## REQUIRED ACTIONS
(A) In the article on CIPHER ZERO's abstract moon, how did the team want the moon's design to look in order to represent incompleteness?
(B) Write the next part of the article on CIPHER ZERO's abstract moon, starting after its last sentence.

Segment Start: PASSAGE FOR REVIEW

11 min read

Fragments of an abstract moon

Our abstract moon from art concept to tech implementation.
> Annie, Saul

CIPHER ZERO’s moon is a lot of things. It exists in the same place in the sky. It follows you wherever you go. Most notably, it shimmers through multiple eclipses and blends with any sky, all while donning a chromatic aberration like a hat, sometimes putting it on and sometimes taking it off.

The million dollar question of “how do?” begins in the art department and ends in the tech department. It’s a long walk but I promise the view is nice.

Creating the Concept

The moon isn’t real

We see the moon often in our daily lives, enough that we take it for granted. Most people believe they know all they should know about the moon – be it a hunk of rock “a quarter the size of the earth” they learned in a documentary 10 years ago, or the basis of beautiful celestial designs and goddesses of old civilizations – because that’s the extent of what they need to know for their daily lives. Because of that, I think the moon exists more as a concept for many people rather than something real.

The abstract moons of CIPHER ZERO embody that incomplete understanding. This is the moon that people think they know, not the moon that they actually know. We wanted the design to look fragmented and broken to represent that incompleteness, then use effects to make the whole thing shimmer like a mirage. Moreover, it needed to be just bright enough to stand out as strange but just subtle enough that it doesn’t take over everything else.

Segment End: PASSAGE FOR REVIEW
Segment Start: SUPPLIED MATERIAL

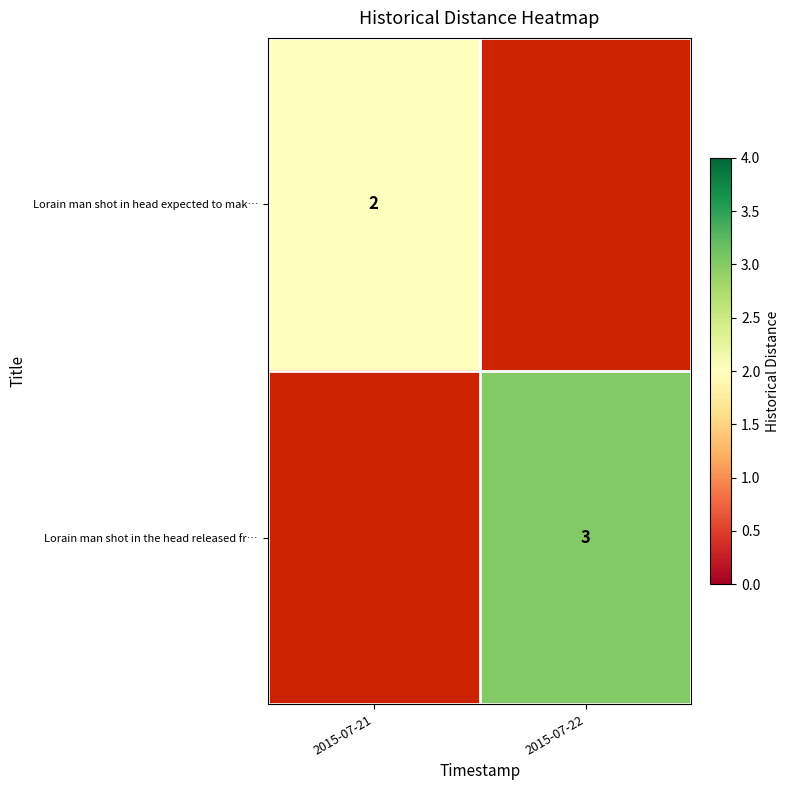

The value of Lorain man shot in head expected to mak… at 2015-07-21 is 1. True or false?

False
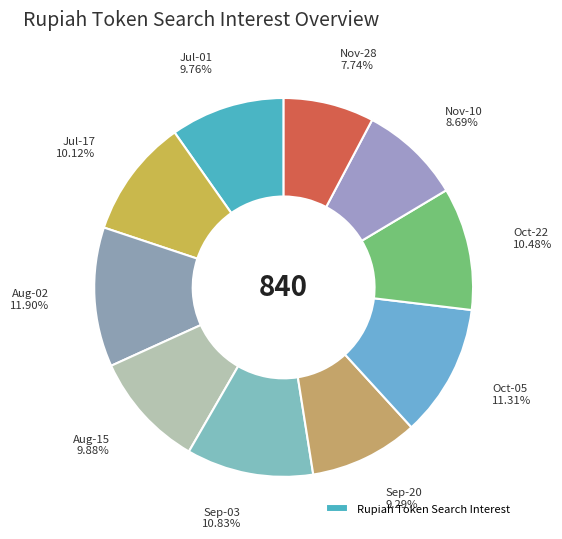

How many segments does this pie chart have?

10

Segment End: SUPPLIED MATERIAL

## EXERCISE ANSWERS
(A) Fragmented and broken.

(B)
Preparations

Before putting a visual together, it’s important to talk to an engineer who can tell you about limitations. That way the engineer won’t have to tell you the bad news that a finished concept can’t be implemented and you don’t have to be disappointed after putting time and effort into a finished concept.

As a rule of thumb, try to stick to the usual transformations (position, scale, rotation), typical color treatments (hue shift, alpha), and the usual blending modes (add, multiply). However, for this element, we needed a chromatic aberration, an animated mask, and a “lighter color” blending mode. This isn’t the end of the world. Chromatic aberration, simple masking, and blending modes tend to be somewhat safe requests when working with an experienced team.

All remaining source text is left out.